Work to be completed: Check each line of the entries below for the string "index"; copy every line where it appears.

Raw data:
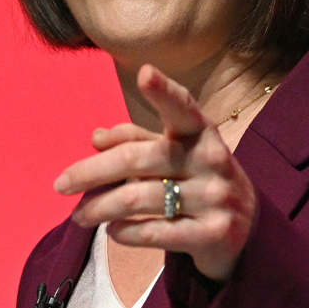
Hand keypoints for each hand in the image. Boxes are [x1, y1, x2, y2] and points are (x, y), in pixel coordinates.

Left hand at [52, 65, 258, 282]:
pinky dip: (125, 232)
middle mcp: (212, 160)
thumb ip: (136, 141)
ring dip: (99, 208)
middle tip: (60, 185)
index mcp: (201, 133)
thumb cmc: (198, 183)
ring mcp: (216, 198)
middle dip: (90, 172)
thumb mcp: (174, 156)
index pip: (182, 108)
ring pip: (138, 198)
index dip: (164, 91)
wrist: (248, 234)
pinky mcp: (213, 235)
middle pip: (136, 159)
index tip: (145, 72)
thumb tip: (96, 137)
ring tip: (79, 216)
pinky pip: (155, 231)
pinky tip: (112, 231)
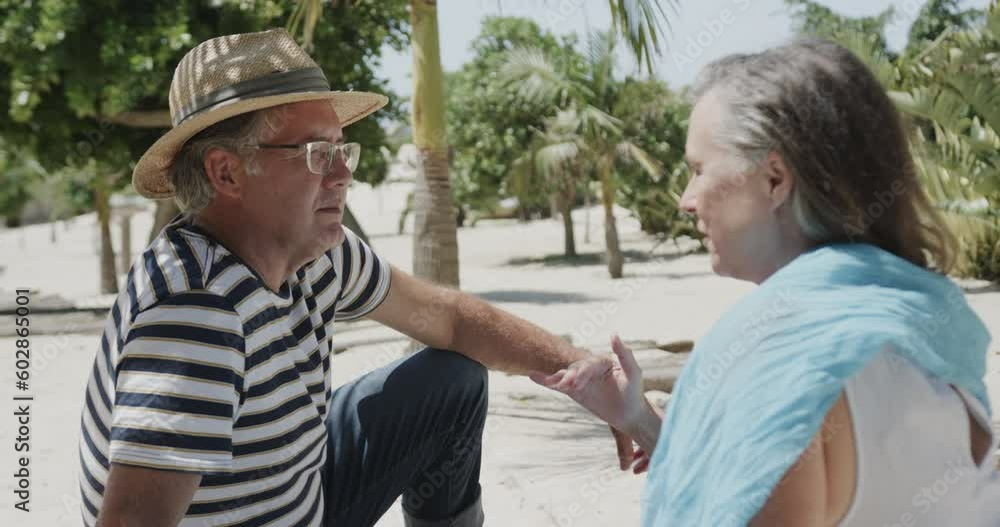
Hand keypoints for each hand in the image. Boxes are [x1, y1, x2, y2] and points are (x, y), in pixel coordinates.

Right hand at [529, 336, 650, 470]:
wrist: (629, 414)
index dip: (582, 371)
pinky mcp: (574, 390)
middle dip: (570, 377)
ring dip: (556, 379)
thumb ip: (625, 354)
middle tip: (567, 385)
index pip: (590, 363)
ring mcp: (580, 379)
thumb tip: (613, 334)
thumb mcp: (633, 373)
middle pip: (575, 369)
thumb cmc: (634, 392)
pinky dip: (545, 380)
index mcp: (603, 361)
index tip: (576, 381)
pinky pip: (558, 384)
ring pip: (564, 376)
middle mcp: (590, 367)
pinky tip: (532, 376)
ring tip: (544, 380)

Answer section:
index mcp: (201, 133)
index pip: (182, 108)
index dip: (164, 91)
index tip: (145, 72)
index dip: (582, 371)
index pip: (590, 363)
index mcp: (603, 361)
index tip: (576, 381)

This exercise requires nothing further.